The drawing signs “ANIMAL” in American Sign Language, while the magic-eye stereogram wallpaper reveals the hidden word “EVERY.”

Language surrounds us, we only need the correct sensory apparatus and the cultural keys to access it. Stereograms require that the viewer have binocular vision and have the correct technique.


Body/Language
Handmade camouflage jacket: cloth, fur, snakeskin, on archival digital print wallpaper on Phototex, dimensions variable, 2020


Dancers periodically entered the gallery, donned camo-based costumes hung on the wall, and initiated a non-verbal dialogue with museum visitors, segueing into a fully choreographed dance performance (cancelled due to the coronavirus).

The camo-themed wallpaper references the origins of camouflage strategies in the animal world and suggests that our current fetish with camouflage is symptomatic of our political moment, which employs tactics of the purposeful misdirection of truth, dazzlement, countershading, and the sowing of active confusion.


Lizard Lady
Video projection, 2:22, looped, 2020

Lizards respond to videos. A video projection of a lizard-sized woman performing lizard push-up displays projected onto a rock attempted interspecies communication with lizards in the field and with humans in the gallery.


Transmission
Stoneware, neon, glass, 5'10". 2020


Sceloporus lizards flash their blue throats to attract a mate.

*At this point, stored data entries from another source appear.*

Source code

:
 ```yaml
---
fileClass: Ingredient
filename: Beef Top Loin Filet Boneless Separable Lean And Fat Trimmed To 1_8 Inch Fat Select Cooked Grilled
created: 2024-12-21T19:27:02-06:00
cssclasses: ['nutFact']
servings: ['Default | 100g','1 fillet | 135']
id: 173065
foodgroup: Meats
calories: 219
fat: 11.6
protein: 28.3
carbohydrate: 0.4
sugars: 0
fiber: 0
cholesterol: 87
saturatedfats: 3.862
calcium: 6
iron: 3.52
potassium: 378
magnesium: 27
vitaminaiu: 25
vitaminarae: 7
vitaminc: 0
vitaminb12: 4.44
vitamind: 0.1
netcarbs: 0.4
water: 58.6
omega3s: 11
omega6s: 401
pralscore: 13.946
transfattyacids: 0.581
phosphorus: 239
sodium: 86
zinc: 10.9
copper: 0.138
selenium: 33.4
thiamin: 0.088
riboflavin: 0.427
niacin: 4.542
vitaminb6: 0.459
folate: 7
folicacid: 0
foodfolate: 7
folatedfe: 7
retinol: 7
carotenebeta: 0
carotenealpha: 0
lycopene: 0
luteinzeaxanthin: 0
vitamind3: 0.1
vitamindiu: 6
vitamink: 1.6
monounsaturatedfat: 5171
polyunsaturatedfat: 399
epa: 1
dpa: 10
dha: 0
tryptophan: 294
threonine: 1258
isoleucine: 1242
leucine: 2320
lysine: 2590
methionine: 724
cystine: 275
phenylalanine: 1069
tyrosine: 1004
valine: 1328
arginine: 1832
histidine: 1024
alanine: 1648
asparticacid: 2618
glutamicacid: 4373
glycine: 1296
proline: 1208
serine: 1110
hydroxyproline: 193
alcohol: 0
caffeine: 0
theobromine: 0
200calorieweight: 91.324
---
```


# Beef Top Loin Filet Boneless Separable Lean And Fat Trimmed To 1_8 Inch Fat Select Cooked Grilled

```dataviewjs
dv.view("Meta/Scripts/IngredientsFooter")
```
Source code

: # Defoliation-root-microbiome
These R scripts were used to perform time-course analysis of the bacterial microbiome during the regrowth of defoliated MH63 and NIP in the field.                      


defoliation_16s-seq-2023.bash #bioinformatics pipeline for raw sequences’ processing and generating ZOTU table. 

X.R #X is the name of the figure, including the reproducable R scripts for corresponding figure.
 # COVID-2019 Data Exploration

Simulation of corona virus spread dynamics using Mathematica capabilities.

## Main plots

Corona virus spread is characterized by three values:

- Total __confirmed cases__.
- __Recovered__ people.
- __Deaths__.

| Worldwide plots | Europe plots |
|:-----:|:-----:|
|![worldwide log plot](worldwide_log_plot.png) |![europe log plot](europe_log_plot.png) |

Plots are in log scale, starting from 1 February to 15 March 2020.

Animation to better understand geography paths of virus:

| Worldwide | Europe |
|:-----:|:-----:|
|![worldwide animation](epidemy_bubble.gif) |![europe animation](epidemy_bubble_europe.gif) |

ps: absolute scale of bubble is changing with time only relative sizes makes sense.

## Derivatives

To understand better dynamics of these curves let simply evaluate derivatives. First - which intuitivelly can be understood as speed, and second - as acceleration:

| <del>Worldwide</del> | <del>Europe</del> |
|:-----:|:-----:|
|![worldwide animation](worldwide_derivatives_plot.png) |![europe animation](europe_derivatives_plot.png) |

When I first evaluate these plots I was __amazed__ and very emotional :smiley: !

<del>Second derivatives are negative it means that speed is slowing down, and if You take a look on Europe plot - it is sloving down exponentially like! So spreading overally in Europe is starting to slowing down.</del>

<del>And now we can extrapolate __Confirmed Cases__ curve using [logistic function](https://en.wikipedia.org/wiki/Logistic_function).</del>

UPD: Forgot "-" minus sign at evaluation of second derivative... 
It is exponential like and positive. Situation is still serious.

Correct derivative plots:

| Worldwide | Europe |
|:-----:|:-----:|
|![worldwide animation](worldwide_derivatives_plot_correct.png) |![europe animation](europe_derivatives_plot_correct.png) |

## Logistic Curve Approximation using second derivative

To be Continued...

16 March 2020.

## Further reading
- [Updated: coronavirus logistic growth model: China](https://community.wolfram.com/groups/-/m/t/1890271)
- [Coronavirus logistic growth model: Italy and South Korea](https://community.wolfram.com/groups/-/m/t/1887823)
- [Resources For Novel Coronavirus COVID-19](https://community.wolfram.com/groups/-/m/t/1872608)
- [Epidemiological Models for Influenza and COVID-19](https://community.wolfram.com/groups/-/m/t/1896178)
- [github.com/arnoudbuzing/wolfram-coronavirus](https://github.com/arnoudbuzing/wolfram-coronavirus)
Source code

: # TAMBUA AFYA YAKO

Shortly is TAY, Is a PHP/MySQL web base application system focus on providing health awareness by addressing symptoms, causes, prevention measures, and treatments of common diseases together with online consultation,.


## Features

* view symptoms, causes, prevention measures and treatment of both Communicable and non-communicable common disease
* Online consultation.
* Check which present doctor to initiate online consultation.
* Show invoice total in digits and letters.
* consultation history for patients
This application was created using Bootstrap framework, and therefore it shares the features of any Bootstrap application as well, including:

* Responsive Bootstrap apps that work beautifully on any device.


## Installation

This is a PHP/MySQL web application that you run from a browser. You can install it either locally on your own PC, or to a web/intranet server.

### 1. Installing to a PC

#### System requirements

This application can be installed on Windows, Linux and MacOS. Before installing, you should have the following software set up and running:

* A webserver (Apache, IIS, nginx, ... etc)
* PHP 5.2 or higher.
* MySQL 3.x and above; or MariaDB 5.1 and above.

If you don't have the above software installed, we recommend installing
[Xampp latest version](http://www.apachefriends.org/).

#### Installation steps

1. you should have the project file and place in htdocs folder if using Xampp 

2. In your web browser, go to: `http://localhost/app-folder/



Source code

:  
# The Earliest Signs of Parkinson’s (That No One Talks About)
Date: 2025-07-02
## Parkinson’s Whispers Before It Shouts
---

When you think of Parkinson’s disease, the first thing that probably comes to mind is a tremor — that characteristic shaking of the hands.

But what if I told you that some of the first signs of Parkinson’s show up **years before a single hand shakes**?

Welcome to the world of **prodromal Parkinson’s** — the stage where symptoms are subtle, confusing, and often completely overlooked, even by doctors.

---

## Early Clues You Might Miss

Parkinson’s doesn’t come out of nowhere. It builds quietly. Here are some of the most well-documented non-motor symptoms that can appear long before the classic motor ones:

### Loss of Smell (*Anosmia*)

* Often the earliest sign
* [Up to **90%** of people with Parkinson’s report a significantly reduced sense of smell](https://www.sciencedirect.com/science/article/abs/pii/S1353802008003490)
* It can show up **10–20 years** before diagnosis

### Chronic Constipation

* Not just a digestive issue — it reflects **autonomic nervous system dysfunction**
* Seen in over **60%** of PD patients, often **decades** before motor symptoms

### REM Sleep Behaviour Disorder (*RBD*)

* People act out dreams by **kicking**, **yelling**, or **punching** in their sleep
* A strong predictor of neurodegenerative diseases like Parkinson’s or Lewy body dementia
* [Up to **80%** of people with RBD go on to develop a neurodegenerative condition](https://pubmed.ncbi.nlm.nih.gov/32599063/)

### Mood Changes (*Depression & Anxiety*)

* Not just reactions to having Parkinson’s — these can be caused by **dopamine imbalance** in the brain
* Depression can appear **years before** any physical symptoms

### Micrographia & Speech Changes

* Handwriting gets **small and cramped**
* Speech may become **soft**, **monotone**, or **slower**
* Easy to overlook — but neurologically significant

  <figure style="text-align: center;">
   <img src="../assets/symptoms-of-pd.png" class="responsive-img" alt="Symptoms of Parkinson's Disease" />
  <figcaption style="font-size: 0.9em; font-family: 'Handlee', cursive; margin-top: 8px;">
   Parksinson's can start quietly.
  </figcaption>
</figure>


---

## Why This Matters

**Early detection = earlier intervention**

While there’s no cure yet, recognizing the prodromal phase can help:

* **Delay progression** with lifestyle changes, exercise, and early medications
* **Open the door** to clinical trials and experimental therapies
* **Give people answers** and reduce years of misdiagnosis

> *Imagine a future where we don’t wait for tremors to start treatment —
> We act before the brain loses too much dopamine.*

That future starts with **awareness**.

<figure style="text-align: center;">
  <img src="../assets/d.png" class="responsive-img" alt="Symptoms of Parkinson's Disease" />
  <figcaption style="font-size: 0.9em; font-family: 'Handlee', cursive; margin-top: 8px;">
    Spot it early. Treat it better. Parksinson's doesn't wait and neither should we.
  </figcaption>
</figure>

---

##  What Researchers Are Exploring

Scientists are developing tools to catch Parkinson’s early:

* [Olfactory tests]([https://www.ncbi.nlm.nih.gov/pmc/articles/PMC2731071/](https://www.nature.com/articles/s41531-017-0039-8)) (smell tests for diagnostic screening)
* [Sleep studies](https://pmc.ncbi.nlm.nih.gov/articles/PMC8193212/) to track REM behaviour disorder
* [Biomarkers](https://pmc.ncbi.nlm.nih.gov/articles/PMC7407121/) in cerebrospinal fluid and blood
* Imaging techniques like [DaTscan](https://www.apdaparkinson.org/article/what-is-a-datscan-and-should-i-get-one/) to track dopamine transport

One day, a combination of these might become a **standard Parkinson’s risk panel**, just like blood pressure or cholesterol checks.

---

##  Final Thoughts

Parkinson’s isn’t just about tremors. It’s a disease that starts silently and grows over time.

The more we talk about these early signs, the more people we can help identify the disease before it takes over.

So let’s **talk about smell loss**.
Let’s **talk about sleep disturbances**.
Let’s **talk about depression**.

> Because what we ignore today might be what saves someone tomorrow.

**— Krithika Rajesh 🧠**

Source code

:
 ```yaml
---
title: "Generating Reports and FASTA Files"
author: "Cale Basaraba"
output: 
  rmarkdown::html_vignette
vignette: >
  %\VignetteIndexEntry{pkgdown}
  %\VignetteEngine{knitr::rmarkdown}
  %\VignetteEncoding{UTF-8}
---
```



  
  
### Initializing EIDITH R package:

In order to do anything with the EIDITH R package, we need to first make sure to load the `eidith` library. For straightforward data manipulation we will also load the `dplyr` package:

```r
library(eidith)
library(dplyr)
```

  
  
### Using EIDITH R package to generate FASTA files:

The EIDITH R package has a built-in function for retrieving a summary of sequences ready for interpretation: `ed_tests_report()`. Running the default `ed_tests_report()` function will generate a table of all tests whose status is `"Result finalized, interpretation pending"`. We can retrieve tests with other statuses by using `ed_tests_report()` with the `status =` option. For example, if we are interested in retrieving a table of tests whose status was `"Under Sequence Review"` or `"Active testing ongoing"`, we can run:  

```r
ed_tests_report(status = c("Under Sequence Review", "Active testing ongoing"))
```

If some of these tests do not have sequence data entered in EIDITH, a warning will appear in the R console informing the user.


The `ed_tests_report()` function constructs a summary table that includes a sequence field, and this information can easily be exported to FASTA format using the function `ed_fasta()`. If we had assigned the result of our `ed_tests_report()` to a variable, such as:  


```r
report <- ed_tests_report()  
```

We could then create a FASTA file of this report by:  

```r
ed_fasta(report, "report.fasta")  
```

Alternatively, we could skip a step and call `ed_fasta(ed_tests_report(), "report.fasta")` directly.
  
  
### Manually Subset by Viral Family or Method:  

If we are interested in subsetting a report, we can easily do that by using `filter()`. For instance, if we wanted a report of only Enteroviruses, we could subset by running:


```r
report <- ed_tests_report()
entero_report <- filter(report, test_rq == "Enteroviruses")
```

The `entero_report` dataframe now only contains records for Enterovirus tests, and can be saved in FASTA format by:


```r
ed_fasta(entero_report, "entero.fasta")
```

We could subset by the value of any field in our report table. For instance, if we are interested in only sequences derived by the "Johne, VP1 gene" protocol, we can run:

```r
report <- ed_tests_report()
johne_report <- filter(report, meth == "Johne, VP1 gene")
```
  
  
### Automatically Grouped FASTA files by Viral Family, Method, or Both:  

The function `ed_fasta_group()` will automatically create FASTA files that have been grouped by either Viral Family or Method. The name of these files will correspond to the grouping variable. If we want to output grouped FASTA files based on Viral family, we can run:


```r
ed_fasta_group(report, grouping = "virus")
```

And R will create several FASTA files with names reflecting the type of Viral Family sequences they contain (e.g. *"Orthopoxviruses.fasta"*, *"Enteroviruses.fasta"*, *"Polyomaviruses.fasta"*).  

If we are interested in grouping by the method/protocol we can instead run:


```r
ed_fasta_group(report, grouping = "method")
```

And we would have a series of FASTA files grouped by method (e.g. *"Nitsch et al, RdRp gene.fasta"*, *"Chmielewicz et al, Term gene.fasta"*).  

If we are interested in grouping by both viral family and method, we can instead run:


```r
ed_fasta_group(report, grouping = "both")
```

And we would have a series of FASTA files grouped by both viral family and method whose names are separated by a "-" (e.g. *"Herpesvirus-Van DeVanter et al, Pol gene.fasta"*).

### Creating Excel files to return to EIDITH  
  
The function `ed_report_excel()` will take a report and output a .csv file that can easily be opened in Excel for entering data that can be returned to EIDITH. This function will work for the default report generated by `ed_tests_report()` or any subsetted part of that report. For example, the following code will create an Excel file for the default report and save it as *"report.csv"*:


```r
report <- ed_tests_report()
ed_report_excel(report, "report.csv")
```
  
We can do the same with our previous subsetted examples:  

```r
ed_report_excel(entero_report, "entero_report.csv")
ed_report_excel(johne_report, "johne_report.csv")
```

The Heat of the Rock for the Lizard
Digital print on aluminum, (2) 16" x 22", 2020


Philosopher Martin Heidegger famously used the lizard’s relationship to the rock on which it suns and cools itself as an example of the basic difference between humans and animals. For Heidegger, the lizard has a relation to the rock via sensation: it seeks out its warmth and establishes it as its territory, but the rock is never experienced AS rock, that is, as something apart from itself that can be named.

Although human ways of knowing through language may exceed that of lizards, these photographs suggest how the lizard’s knowledge of the rock through sensation exceeds that of humans.